残念ながらこの中にイランの文明はありませんが、メソポタミア文明がお隣のイラクを中心に栄えていたこともあり、イランも古代から文明が栄えていました。
イランの歴史は遡れば1万年前などにも存在しますが、そこまでいく非常にマニアックな話になるので、イランで文明が生まれた約5000年前まで遡って歴史をみていきましょう〜!
エラム(BC3200-BC539頃)
イランの歴史上、最初の文明が生まれたのがこのエラム時代です。
紀元前3200年ごろから現在のフーゼスタン州(イランの南東)に住んでいたエラム人が興した国で、文字や言語を含むこの時代の文化や政治制度は、その後のイランの歴史のベースとなっていきます。
現在の観光スポットとしても、カシャーン近郊にあるテペ・シアルクはエラム時代初期(前3000年頃)のジッグラトですし、アフワーズ近郊のスーサは長期間に渡りエラム帝国の首都として栄え、その遺跡は世界遺産にもなっています。
また、スーサの近くにある同じく世界遺産のチョガー・ザンビールもエラム時代のジッグラトですが、約3000年前のものとは思えない程、保存状態もいい遺跡ですので、イランに行った時は是非とも見たいですね!
メディア(BC715-BC550頃)
紀元前715年頃には、エラムとは別にイランの北の方でメディアという国が成立します。
メディアはエクバタナ(現在のハマダーン)を中心にグングンと勢力を伸ばし、前612年には当時メソポタミア(現在のイラク)を中心に絶大なる力を持っていたアッシリアを、お隣の新勢力・新バビロニアとタッグを組んで打ち負かし、現在のイランの殆どを統治する様になります。
この時期になるとエラムも非常に弱体化が進み、古代オリエント(いわゆる中東)は、
・新バビロニア
・リディア
・エジプト
この4つの国がそれぞれ力を持つこととなります。
また、イラン以外含めオリエントの詳しい歴史に関しては、楽しく分かりやすい!?歴史ブログさんが非常にわかりやすくまとめられてますので、ご興味ある方はどうぞ〜!
ペルシャ帝国の誕生
そんなこんなで4勢力が均衡する古代オリエントに、我らがイランの時代がやってくるのです!
それこそが!!!!
アケメネス朝ペルシャ
です!
アケメネス朝はイランの歴史を語る上でスーパーウルトラ重要な意味を持つ国なので、イラン旅行に行くのであれば覚えておいて損は無いです!
その理由は、アケメネス朝はイランを統一するばかりか、その勢いで古代オリエント(中東)を世界で初めて統一しちゃうのです。

= = = = = = =

> 作業指示:
(A) 抜粋のうち、「現在の観光スポットとしても、」から「た時は是非とも見たいですね!」までを両端も含めて一字一句そのまま書き写してください。
(B) 次の各記述が抜粋の内容と一致するかを「はい」か「いいえ」で答え、判断の根拠となる抜粋中の語句を正確に引用してください。
(i) エラム人は現在のフーゼスタン州に住んでいた。
(ii) チョガー・ザンビールはカシャーン近郊にある。
(iii) メディアは単独でアッシリアを打ち負かした。
(C) 抜粋に基づき、次の問いに答えてください。
(i) スーサは長期間にわたり何の首都として栄えたか。
(ii) エクバタナは現在の何という地名か。
(iii) アケメネス朝が世界で初めて統一したのはどこか。

[データセットのエントリ]

= = = = = = =

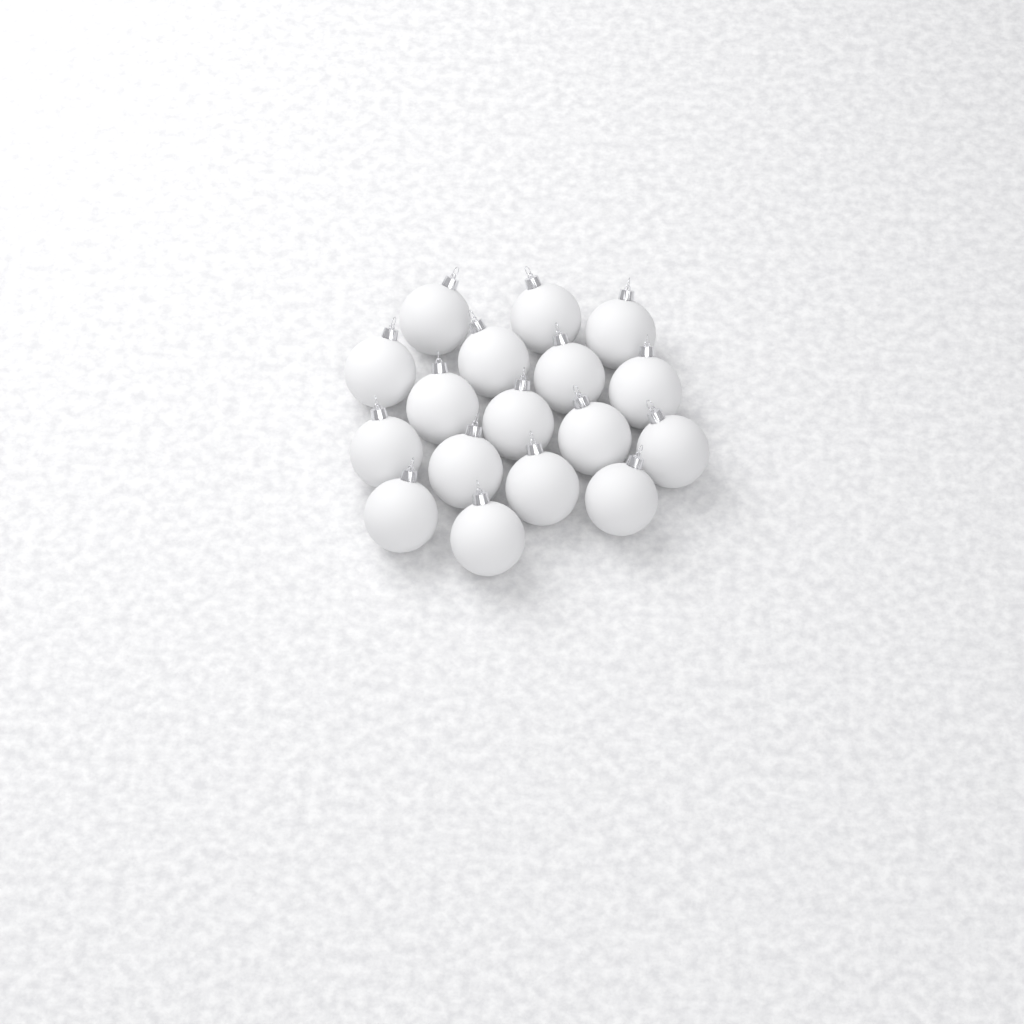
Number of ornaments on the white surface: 17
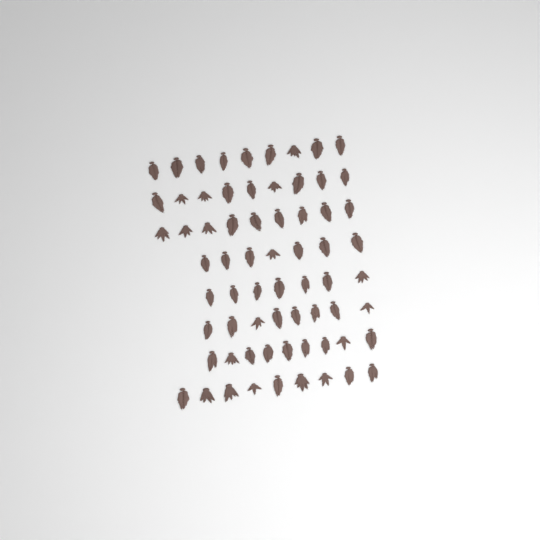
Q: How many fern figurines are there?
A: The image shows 67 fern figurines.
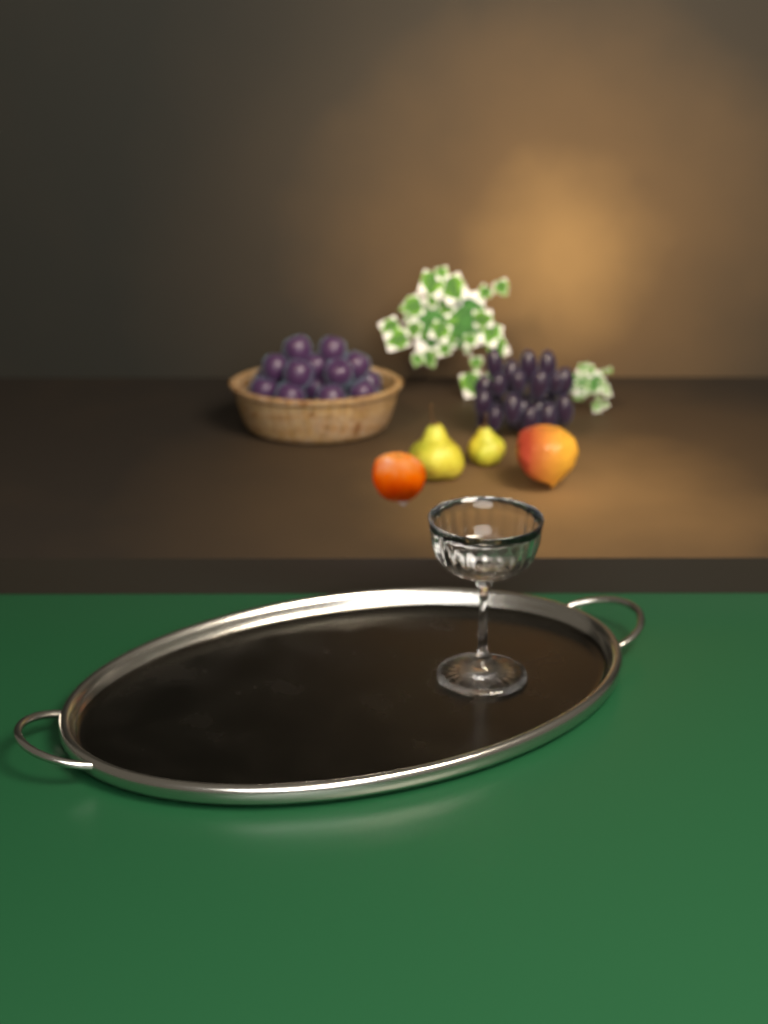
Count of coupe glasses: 1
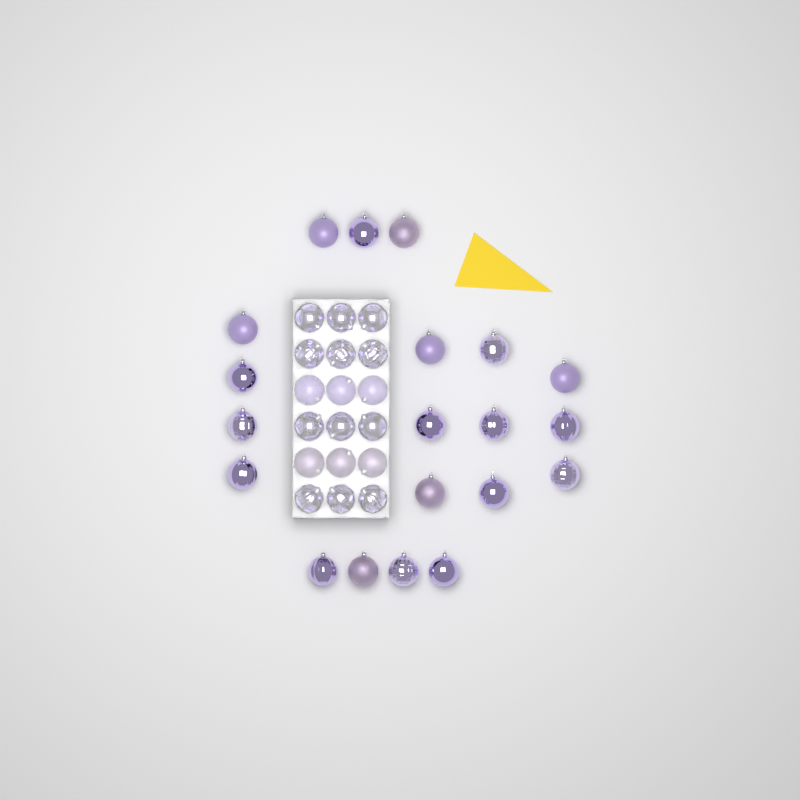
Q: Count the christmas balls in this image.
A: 38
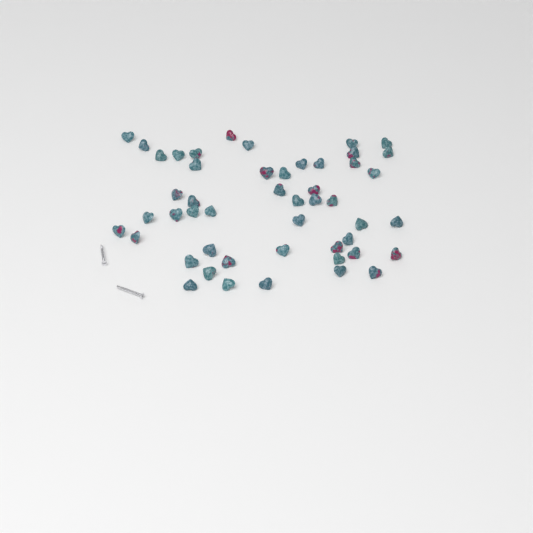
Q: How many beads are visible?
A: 49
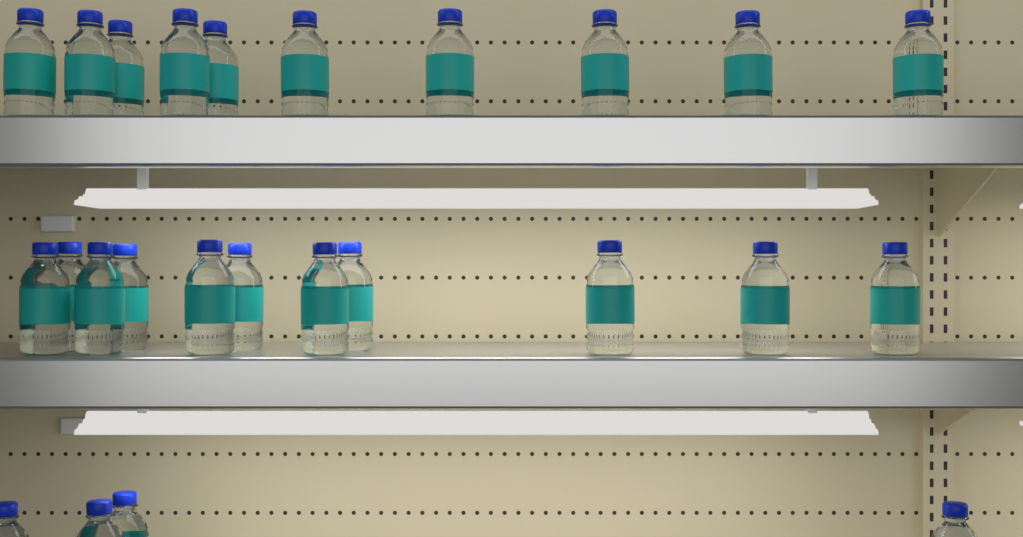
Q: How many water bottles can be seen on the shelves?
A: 25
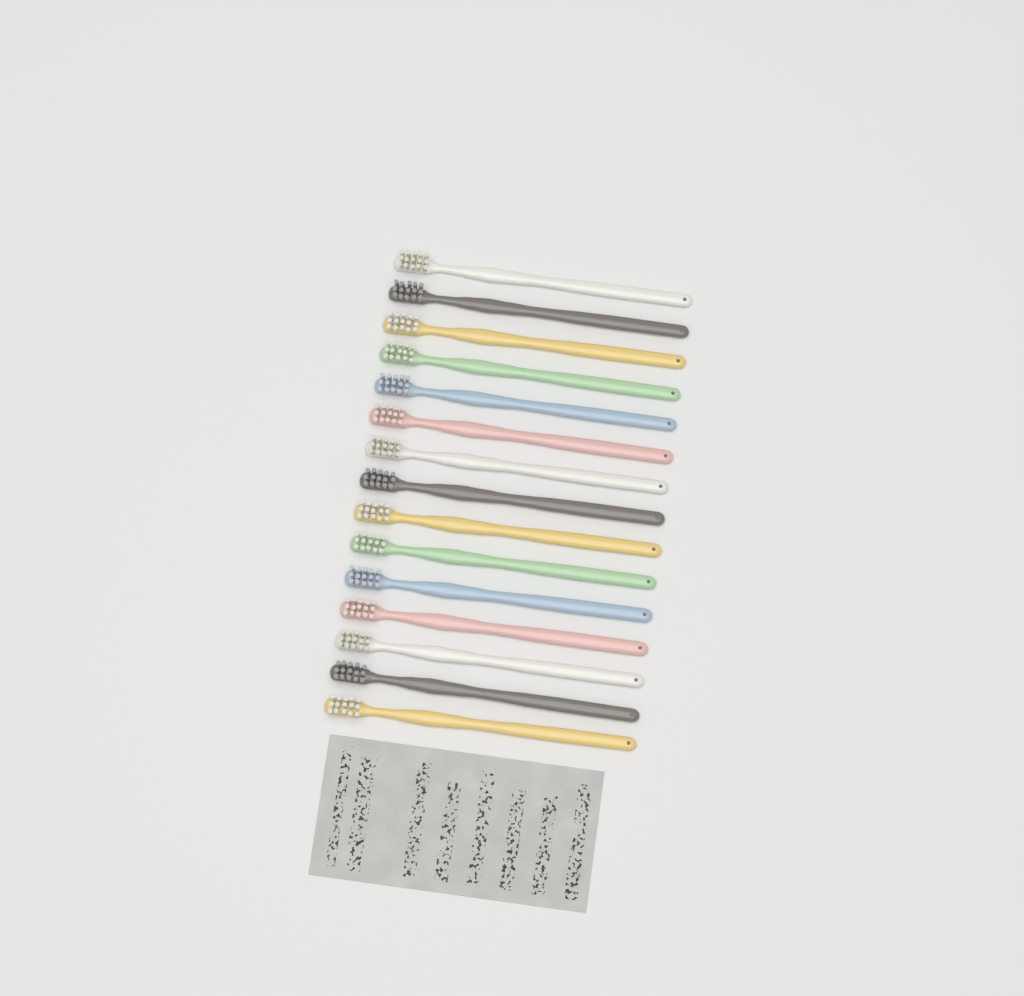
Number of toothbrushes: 15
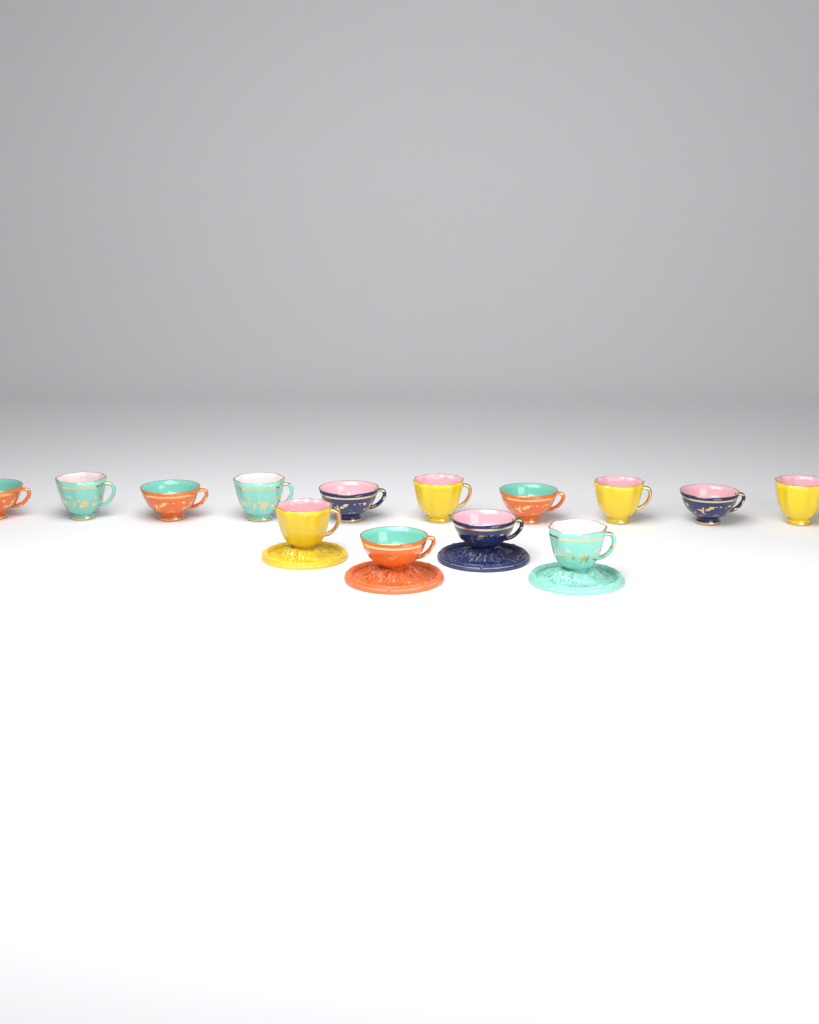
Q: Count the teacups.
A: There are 14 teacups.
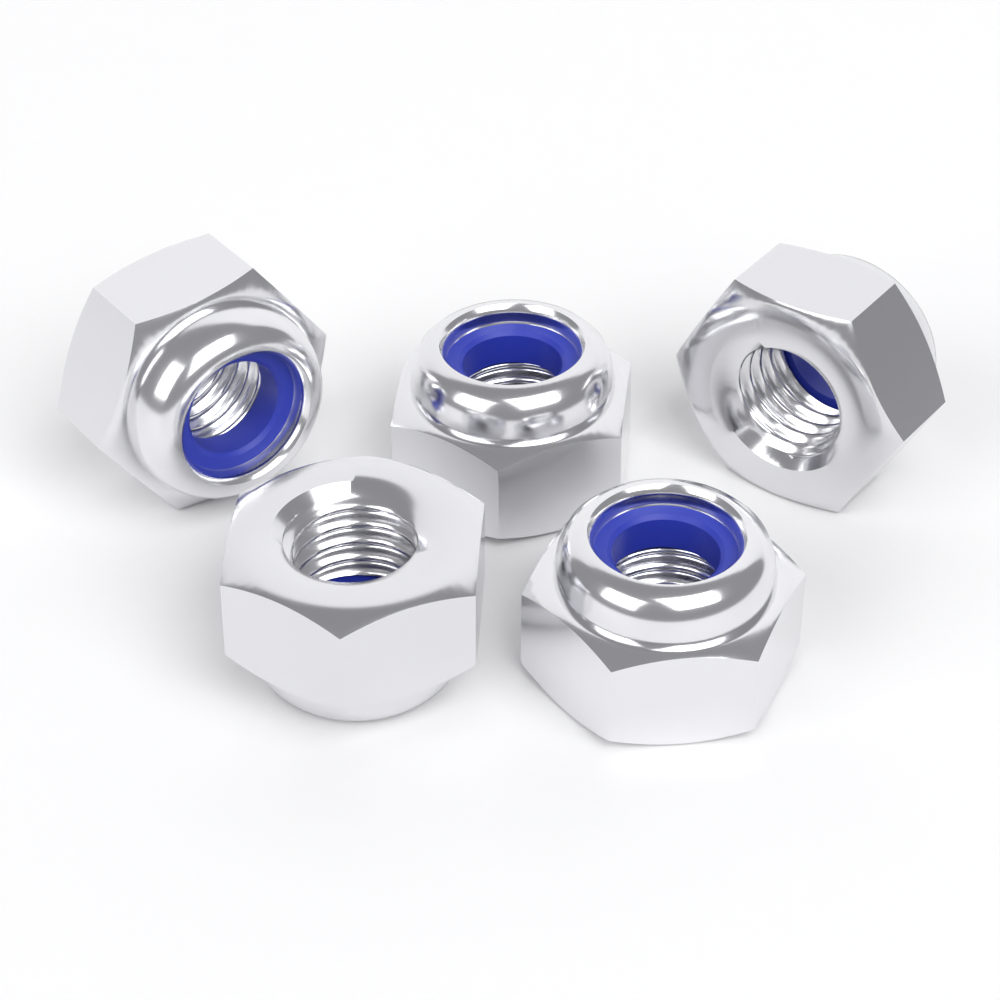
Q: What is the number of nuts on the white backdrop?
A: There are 5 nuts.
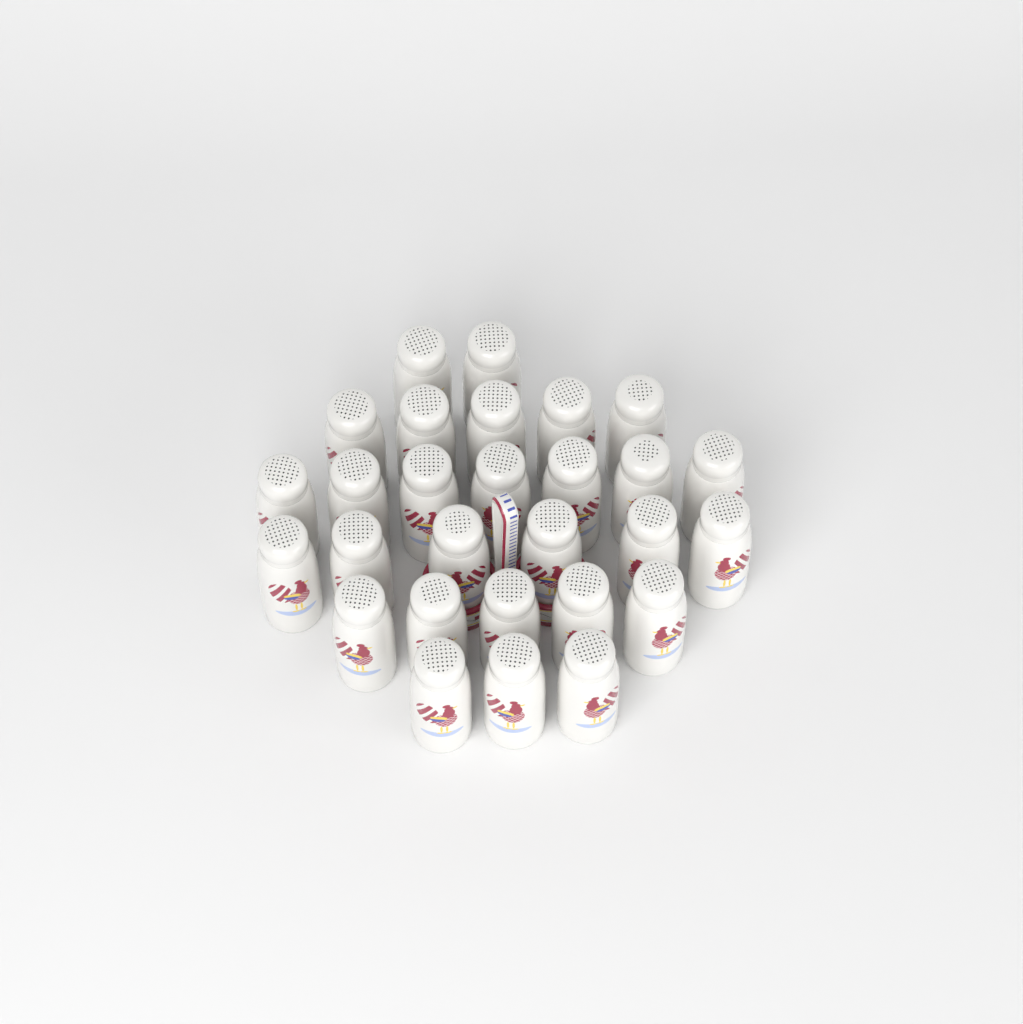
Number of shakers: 28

= = = = = = =

> 各指示の回答:
(A)
現在の観光スポットとしても、カシャーン近郊にあるテペ・シアルクはエラム時代初期(前3000年頃)のジッグラトですし、アフワーズ近郊のスーサは長期間に渡りエラム帝国の首都として栄え、その遺跡は世界遺産にもなっています。
また、スーサの近くにある同じく世界遺産のチョガー・ザンビールもエラム時代のジッグラトですが、約3000年前のものとは思えない程、保存状態もいい遺跡ですので、イランに行った時は是非とも見たいですね!

(B)
(i) はい。「現在のフーゼスタン州(イランの南東)に住んでいたエラム人が興した国」
(ii) いいえ。「スーサの近くにある同じく世界遺産のチョガー・ザンビール」
(iii) いいえ。「お隣の新勢力・新バビロニアとタッグを組んで打ち負かし」

(C)
(i) エラム帝国
(ii) ハマダーン
(iii) 古代オリエント(中東)